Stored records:
----
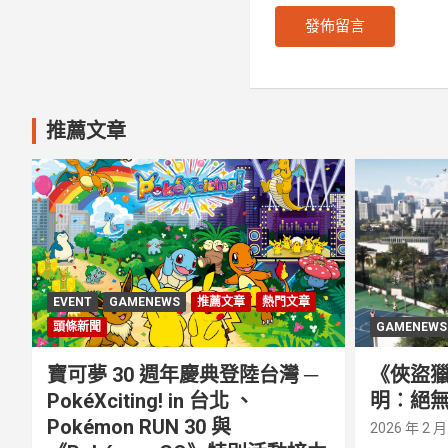
推薦文章
EVENT
GAMENEWS
推薦文章
熱門文章
頭條新聞
GAMENEWS
寶可夢 30 週年慶典登陸台灣 ─
《俠盜獵
PokéXciting! in 台北 、
明︰絕無
Pokémon RUN 30 與
2026 年 2 月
----
(WORK ORDER) Update the lines of the material above by replacing every occurrence of "GAMENEWS" with "GAME NEWS" and leaving all other text unchanged. Omit the pictures from the answer.

(REPLY)
推薦文章
EVENT
GAME NEWS
推薦文章
熱門文章
頭條新聞
GAME NEWS
寶可夢 30 週年慶典登陸台灣 ─
《俠盜獵
PokéXciting! in 台北 、
明︰絕無
Pokémon RUN 30 與
2026 年 2 月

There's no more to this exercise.